▸ Required action: From the listing below, output only the lines starting at the line that has "ring pip: (817, 462)" and ending at the line that has "pinky mcp: (851, 457)", exactly as they appear, ends included.
──────── Dataset records ────────
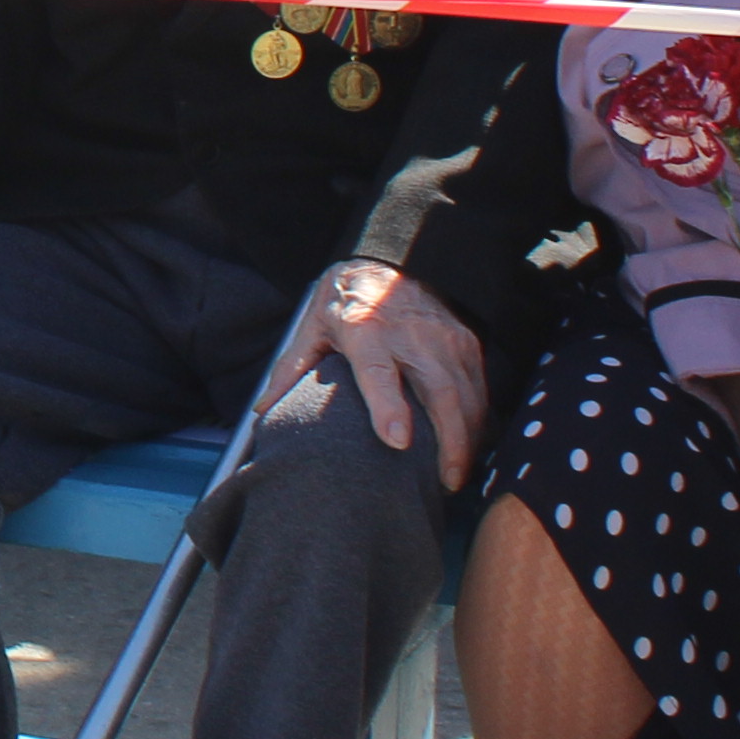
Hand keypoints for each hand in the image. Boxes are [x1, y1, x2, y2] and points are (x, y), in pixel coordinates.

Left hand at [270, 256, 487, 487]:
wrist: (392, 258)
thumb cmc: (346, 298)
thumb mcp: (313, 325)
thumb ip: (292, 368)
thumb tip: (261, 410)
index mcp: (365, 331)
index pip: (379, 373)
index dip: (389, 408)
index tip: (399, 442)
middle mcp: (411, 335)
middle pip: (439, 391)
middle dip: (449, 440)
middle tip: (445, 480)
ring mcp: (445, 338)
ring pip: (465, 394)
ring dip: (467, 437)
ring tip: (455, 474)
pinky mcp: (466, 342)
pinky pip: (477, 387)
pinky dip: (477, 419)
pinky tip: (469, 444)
────────
──────── Dataset records ────────
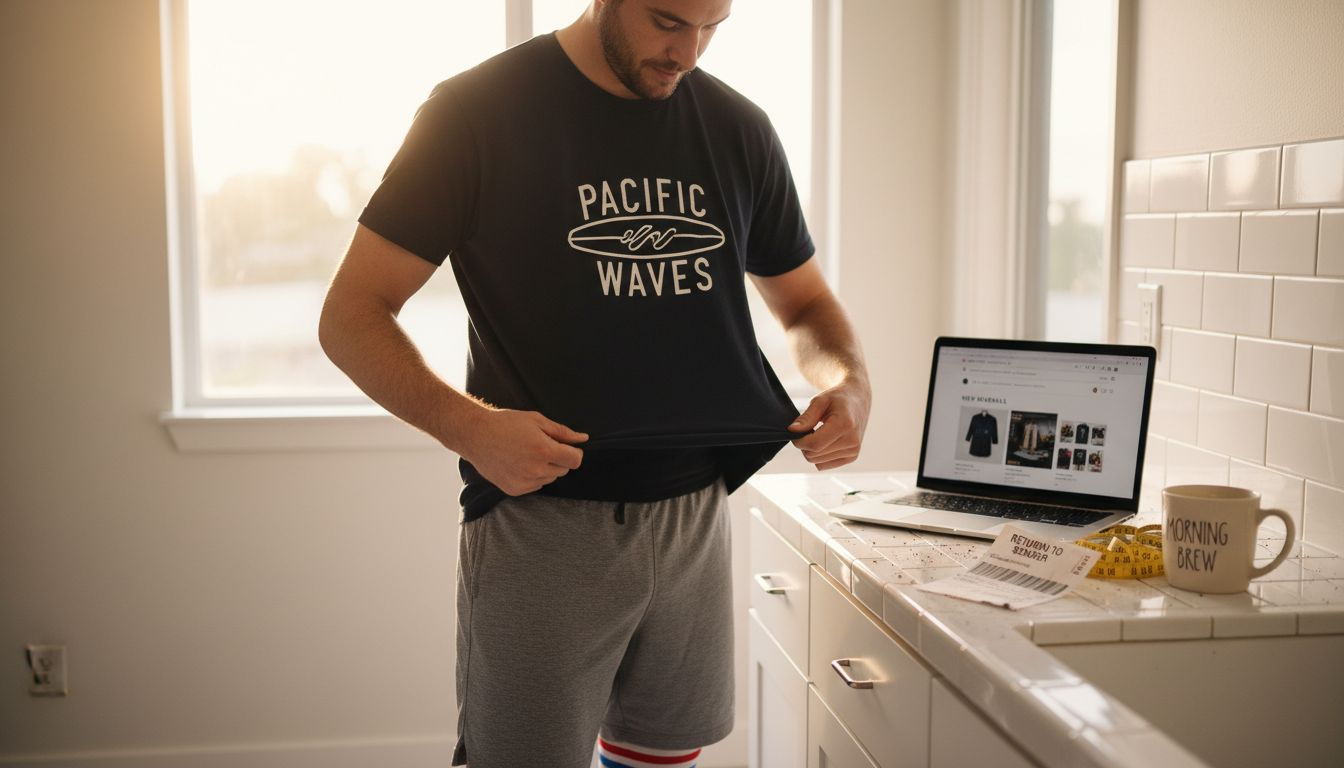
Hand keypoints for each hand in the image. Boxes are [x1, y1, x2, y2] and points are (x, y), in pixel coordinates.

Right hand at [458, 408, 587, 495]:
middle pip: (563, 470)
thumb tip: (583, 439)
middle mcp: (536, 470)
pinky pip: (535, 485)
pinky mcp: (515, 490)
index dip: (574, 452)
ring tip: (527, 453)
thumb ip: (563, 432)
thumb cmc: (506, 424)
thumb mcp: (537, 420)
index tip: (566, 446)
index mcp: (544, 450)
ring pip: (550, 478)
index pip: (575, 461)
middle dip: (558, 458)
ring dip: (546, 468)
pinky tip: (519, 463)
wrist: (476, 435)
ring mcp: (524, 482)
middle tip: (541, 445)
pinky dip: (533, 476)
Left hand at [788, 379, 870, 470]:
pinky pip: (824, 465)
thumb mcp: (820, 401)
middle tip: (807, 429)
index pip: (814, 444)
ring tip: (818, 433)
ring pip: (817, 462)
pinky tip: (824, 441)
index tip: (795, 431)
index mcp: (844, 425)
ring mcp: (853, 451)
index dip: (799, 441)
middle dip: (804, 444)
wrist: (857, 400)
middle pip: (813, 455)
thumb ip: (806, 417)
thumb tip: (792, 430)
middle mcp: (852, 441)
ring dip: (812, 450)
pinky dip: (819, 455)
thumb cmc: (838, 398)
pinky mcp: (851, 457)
────────
▸ Response box:
ring pip: (817, 462)
pinky tip: (824, 441)
index tip: (795, 431)
index mcp: (844, 425)
ring mcp: (853, 451)
index dip: (799, 441)
middle dip: (804, 444)
wrist: (857, 400)
middle pip: (813, 455)
thumb ip: (806, 417)
thumb tip: (792, 430)
middle mcp: (852, 441)
ring dip: (812, 450)
pinky dip: (819, 455)
thumb cmc: (838, 398)
pinky mcp: (851, 457)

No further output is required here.